## Work to complete
Scan the material for the word "Rendered", and copy each line where it shows up.

++++++++

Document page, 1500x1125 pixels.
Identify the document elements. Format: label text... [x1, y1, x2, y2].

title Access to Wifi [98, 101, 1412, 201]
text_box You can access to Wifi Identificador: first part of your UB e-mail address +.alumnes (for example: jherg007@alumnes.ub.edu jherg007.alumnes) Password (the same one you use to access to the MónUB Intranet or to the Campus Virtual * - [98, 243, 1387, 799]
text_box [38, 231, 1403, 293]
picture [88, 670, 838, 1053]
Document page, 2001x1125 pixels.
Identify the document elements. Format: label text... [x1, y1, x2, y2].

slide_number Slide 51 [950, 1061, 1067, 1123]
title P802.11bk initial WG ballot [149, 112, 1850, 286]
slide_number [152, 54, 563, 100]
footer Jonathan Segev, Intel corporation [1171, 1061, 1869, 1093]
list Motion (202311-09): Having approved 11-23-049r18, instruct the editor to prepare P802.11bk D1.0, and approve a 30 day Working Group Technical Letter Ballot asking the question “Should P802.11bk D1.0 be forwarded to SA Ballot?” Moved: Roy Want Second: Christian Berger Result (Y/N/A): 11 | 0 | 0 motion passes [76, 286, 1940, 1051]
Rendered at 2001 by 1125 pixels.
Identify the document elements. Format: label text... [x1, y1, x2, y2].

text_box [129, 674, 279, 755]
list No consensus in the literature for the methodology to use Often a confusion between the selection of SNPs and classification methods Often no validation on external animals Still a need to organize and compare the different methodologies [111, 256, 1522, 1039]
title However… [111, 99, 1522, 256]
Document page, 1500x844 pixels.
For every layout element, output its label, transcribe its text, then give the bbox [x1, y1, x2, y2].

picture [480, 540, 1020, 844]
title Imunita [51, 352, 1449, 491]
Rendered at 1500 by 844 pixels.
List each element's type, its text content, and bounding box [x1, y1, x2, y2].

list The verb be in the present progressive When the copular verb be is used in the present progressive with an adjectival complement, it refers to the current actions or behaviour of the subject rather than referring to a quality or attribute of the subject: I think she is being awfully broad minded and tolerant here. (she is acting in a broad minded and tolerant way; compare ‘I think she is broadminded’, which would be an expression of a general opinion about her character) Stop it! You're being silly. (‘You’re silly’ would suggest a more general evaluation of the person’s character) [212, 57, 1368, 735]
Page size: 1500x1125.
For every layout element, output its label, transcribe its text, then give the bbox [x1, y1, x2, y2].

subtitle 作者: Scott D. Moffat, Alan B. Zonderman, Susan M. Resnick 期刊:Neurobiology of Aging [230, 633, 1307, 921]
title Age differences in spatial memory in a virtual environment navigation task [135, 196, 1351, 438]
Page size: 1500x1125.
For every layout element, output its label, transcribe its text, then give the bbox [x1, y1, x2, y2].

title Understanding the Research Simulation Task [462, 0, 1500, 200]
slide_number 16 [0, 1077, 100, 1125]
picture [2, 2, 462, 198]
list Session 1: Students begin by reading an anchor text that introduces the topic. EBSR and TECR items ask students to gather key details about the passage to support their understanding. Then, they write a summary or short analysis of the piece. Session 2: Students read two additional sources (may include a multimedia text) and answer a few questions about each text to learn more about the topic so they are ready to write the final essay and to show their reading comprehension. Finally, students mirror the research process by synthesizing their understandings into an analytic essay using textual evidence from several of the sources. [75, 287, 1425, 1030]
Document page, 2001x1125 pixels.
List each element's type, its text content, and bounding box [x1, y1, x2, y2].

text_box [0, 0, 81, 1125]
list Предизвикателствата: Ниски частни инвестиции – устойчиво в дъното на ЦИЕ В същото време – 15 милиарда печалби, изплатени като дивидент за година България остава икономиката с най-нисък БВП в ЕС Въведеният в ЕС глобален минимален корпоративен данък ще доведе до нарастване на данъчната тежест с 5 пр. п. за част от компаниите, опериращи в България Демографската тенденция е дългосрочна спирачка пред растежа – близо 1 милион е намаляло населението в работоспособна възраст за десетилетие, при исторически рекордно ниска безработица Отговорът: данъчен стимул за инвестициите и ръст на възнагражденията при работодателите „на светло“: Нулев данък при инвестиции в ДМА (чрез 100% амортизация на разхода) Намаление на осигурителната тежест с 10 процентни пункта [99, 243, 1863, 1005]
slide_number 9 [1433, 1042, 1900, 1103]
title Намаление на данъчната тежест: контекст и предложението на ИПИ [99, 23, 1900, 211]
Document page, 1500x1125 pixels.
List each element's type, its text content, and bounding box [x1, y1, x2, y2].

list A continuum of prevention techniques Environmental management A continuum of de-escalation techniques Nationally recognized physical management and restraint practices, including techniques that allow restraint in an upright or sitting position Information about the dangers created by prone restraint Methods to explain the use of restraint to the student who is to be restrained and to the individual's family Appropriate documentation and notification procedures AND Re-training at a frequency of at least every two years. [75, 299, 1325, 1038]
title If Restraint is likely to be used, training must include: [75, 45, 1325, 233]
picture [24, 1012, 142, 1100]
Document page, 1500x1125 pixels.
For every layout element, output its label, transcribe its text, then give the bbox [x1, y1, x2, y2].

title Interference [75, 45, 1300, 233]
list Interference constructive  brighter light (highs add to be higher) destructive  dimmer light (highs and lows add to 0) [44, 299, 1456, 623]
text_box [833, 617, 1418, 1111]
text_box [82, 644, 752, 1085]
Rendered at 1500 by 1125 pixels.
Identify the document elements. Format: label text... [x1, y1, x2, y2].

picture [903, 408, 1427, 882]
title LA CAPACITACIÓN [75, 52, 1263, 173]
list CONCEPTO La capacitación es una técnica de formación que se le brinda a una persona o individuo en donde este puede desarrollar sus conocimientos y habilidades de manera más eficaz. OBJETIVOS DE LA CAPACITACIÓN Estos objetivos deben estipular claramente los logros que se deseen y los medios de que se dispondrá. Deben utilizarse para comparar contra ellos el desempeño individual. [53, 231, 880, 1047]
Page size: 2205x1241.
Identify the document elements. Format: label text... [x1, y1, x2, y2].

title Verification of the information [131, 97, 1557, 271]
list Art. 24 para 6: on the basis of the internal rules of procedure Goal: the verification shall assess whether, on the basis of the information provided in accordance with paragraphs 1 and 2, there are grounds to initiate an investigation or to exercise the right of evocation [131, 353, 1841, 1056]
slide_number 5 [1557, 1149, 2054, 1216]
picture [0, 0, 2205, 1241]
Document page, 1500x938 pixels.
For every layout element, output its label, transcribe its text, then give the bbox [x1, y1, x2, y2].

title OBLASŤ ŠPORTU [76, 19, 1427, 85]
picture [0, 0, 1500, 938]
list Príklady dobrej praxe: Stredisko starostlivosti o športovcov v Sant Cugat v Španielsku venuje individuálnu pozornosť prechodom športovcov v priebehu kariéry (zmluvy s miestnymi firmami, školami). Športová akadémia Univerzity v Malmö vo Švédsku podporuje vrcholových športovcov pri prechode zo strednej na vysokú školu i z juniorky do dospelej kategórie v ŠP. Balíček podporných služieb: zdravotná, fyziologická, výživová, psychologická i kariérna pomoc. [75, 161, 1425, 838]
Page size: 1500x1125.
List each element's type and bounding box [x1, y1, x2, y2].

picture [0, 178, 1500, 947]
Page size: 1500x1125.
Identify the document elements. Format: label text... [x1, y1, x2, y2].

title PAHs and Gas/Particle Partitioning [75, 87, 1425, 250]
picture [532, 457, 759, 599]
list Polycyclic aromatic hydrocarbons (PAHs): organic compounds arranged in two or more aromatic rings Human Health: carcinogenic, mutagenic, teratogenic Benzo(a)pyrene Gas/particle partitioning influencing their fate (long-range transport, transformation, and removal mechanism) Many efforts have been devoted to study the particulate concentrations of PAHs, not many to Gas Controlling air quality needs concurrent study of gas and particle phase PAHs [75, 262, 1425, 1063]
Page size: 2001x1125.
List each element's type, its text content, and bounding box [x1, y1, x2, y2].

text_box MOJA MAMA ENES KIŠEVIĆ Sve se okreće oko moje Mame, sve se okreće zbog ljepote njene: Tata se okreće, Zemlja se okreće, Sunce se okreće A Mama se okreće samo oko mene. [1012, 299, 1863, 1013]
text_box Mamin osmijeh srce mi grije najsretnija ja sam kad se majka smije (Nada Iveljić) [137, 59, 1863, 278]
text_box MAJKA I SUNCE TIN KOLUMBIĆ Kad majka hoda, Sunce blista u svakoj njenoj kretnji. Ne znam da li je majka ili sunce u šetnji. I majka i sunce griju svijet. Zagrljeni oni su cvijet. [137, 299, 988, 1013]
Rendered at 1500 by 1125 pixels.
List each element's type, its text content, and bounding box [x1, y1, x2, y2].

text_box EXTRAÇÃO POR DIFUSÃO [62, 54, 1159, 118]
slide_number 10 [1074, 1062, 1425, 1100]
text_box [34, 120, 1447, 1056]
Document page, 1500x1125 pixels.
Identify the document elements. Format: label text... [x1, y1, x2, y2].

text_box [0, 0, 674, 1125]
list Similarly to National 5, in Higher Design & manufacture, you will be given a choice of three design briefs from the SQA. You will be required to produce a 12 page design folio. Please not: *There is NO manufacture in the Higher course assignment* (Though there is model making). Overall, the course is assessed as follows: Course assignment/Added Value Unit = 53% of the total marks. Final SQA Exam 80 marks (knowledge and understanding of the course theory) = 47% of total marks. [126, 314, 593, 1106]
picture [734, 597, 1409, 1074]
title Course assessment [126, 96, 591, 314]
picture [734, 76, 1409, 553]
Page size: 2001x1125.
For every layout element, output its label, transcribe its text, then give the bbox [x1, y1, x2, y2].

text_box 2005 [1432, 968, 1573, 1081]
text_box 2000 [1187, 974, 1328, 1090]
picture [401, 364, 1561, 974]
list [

++++++++

## Solution to the problem
Rendered at 2001 by 1125 pixels.
Rendered at 1500 by 844 pixels.
Rendered at 1500 by 1125 pixels.
Rendered at 1500 by 1125 pixels.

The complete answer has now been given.